▶ **What to work on**
Convert the items from the line with "name author: (Roxb.) DC." up to and including the line with "locality: Fagaloa Bay, Samoa. [interpreted]" into a Markdown table with the columns Row and Line, numbering each row and omitting any blank lines.

-- Start Data to use --

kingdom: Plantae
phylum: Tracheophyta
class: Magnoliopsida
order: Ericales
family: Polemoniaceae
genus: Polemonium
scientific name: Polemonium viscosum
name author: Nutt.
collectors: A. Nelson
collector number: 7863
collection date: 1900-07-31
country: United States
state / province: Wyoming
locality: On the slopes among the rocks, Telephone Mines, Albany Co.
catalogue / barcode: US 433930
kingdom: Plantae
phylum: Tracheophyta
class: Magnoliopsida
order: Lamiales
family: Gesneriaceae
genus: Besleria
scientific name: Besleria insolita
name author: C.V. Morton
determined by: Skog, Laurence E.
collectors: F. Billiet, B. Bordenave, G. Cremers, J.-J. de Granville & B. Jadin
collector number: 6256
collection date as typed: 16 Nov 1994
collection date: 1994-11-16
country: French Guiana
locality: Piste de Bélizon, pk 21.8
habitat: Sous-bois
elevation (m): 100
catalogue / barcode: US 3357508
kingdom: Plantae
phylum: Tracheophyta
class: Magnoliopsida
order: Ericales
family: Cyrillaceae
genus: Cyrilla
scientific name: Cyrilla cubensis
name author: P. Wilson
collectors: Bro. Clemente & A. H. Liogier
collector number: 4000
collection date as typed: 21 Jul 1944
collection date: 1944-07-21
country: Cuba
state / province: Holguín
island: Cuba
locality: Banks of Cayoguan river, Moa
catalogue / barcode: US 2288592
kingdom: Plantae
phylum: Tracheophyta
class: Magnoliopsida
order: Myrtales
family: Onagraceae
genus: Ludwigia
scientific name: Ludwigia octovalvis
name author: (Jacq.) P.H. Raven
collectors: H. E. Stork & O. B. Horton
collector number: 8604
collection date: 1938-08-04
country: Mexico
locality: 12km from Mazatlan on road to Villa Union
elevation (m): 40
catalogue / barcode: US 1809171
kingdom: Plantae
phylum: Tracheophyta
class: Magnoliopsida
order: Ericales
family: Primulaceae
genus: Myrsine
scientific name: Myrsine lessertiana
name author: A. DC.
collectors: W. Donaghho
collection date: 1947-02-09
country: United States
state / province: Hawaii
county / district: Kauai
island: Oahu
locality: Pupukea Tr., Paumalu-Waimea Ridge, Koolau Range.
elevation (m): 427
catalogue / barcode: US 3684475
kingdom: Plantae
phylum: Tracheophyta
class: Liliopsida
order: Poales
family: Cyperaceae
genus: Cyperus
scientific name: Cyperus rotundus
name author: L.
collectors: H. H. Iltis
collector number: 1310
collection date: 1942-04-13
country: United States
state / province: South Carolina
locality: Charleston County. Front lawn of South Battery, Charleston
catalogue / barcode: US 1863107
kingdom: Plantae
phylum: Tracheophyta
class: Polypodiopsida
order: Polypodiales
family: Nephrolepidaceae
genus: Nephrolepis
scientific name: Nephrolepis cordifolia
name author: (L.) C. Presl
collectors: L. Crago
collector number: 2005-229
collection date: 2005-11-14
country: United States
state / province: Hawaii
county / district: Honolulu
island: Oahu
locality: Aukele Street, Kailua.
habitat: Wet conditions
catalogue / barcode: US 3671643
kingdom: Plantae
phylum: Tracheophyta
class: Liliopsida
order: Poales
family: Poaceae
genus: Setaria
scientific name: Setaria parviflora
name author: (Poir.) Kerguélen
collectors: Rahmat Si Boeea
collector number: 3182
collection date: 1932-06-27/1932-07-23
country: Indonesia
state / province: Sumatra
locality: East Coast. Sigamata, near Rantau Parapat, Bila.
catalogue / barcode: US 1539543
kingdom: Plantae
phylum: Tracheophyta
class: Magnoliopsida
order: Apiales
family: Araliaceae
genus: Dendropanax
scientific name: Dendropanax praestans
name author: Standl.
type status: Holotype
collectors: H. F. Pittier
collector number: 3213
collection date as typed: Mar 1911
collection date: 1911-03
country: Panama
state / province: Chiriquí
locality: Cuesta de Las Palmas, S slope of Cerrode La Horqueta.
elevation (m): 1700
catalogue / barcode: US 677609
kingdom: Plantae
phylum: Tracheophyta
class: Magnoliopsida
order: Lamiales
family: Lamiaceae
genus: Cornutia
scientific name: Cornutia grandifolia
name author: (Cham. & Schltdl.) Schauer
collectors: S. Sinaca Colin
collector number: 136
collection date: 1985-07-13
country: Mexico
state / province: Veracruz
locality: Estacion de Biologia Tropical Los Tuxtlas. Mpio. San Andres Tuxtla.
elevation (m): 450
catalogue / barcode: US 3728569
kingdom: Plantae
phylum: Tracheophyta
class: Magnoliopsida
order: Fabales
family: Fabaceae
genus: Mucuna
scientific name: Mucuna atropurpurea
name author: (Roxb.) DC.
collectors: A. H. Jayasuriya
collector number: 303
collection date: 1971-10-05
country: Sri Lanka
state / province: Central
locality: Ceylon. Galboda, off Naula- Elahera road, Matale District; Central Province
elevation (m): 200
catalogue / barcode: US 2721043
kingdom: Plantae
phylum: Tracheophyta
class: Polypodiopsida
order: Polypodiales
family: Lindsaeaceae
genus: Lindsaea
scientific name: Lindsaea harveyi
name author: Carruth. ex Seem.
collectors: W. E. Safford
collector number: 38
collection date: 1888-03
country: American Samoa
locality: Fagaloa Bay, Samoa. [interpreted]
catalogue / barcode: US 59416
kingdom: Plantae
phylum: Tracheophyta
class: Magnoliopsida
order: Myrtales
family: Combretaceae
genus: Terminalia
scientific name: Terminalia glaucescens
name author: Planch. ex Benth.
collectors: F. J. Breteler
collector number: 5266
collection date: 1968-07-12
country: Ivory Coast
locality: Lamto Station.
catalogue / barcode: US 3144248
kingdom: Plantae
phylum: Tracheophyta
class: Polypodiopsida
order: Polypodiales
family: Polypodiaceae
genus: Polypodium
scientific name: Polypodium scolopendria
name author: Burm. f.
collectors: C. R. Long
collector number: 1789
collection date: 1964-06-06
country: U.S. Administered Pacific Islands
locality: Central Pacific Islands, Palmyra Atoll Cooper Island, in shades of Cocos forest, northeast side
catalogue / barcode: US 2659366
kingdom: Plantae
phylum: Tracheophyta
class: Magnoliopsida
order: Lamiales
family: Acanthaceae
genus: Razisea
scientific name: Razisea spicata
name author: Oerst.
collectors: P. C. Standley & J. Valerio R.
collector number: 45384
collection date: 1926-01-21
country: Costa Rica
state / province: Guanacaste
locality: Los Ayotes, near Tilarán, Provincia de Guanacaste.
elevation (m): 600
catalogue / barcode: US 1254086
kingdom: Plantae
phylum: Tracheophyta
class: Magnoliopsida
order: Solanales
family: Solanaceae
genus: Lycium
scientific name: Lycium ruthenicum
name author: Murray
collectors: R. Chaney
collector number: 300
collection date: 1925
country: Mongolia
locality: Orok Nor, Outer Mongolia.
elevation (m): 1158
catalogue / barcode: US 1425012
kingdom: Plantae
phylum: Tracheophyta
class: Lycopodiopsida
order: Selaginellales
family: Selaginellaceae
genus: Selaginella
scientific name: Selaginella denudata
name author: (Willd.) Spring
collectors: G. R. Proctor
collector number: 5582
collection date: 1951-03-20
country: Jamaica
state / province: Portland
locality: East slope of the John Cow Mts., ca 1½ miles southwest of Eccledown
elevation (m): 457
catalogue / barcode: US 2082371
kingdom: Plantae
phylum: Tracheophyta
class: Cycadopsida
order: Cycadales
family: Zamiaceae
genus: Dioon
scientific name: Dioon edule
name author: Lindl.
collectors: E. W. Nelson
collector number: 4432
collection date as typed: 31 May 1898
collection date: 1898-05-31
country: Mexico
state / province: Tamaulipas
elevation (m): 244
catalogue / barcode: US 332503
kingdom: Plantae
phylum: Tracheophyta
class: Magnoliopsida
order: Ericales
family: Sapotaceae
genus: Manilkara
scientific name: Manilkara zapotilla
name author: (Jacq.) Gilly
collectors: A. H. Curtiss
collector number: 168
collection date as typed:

-- End Data to use --

▶ **Solution**
| Row | Line |
|---|---|
| 1 | name author: (Roxb.) DC. |
| 2 | collectors: A. H. Jayasuriya |
| 3 | collector number: 303 |
| 4 | collection date: 1971-10-05 |
| 5 | country: Sri Lanka |
| 6 | state / province: Central |
| 7 | locality: Ceylon. Galboda, off Naula- Elahera road, Matale District; Central Province |
| 8 | elevation (m): 200 |
| 9 | catalogue / barcode: US 2721043 |
| 10 | kingdom: Plantae |
| 11 | phylum: Tracheophyta |
| 12 | class: Polypodiopsida |
| 13 | order: Polypodiales |
| 14 | family: Lindsaeaceae |
| 15 | genus: Lindsaea |
| 16 | scientific name: Lindsaea harveyi |
| 17 | name author: Carruth. ex Seem. |
| 18 | collectors: W. E. Safford |
| 19 | collector number: 38 |
| 20 | collection date: 1888-03 |
| 21 | country: American Samoa |
| 22 | locality: Fagaloa Bay, Samoa. [interpreted] |